WHAT NEEDS TO BE DONE:
In the entries that follow, the lines from the one with "left elbow: (224, 153)" through the one with "right back paw: (116, 166)" are the ones to write out, exactly and with both ends included. Nothing else should appear.

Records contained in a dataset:
----
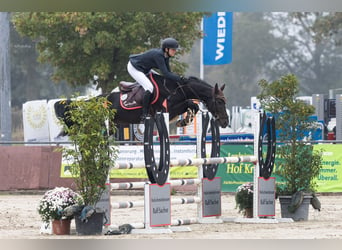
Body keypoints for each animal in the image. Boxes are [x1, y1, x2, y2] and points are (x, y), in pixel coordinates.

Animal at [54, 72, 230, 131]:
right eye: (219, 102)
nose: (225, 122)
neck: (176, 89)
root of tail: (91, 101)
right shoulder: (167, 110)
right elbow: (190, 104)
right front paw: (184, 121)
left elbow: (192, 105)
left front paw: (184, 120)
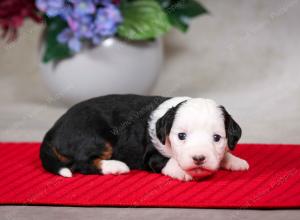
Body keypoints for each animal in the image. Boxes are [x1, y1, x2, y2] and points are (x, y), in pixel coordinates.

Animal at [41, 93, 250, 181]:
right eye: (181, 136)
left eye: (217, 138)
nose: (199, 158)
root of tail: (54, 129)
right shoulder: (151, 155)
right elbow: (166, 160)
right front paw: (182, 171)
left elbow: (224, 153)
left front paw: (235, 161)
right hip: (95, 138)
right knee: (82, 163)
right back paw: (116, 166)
----
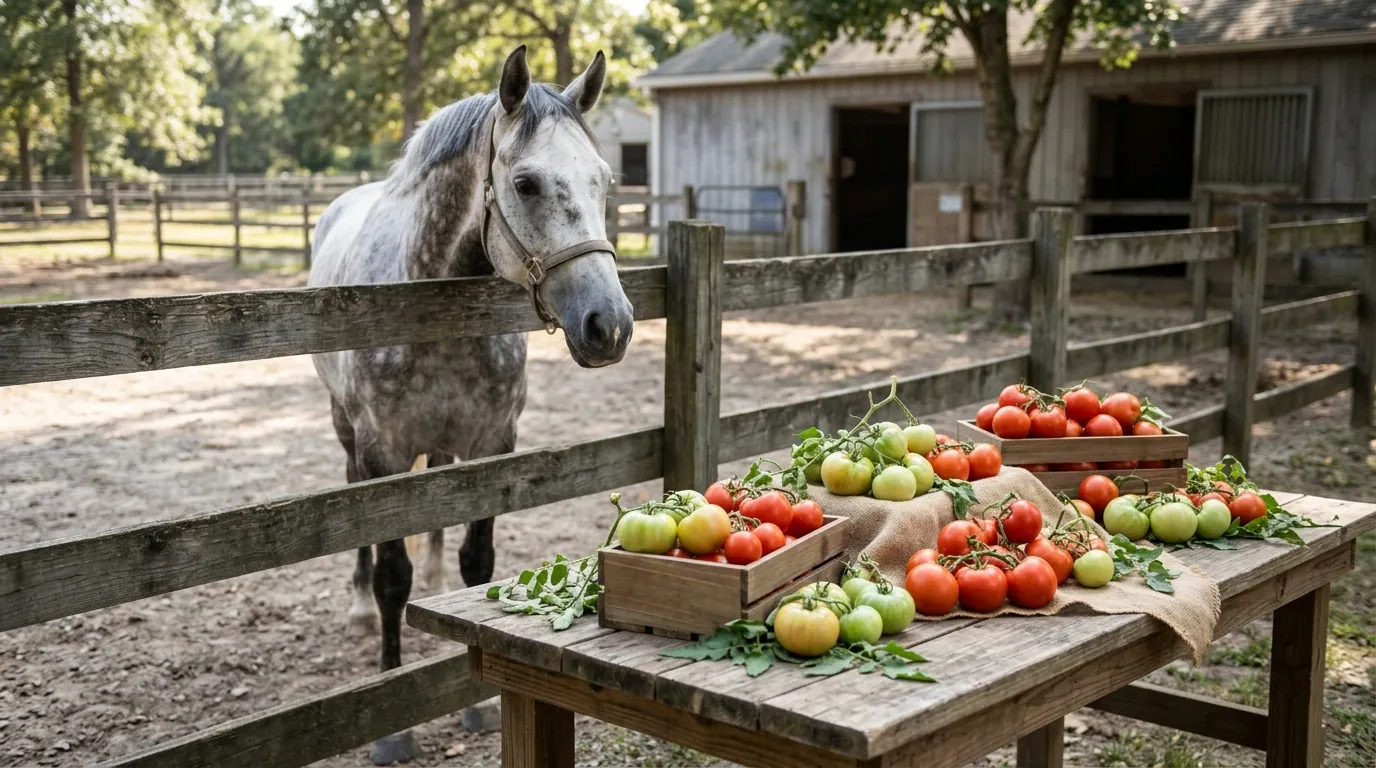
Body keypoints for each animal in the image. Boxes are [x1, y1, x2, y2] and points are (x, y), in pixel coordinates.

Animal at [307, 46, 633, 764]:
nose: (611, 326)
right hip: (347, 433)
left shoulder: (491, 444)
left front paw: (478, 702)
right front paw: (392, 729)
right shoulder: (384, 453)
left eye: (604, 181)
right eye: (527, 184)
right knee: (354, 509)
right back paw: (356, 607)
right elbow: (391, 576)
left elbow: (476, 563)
----
EXPECTED ANSWER:
left elbow: (224, 153)
left front paw: (235, 161)
right hip: (95, 138)
right knee: (82, 163)
right back paw: (116, 166)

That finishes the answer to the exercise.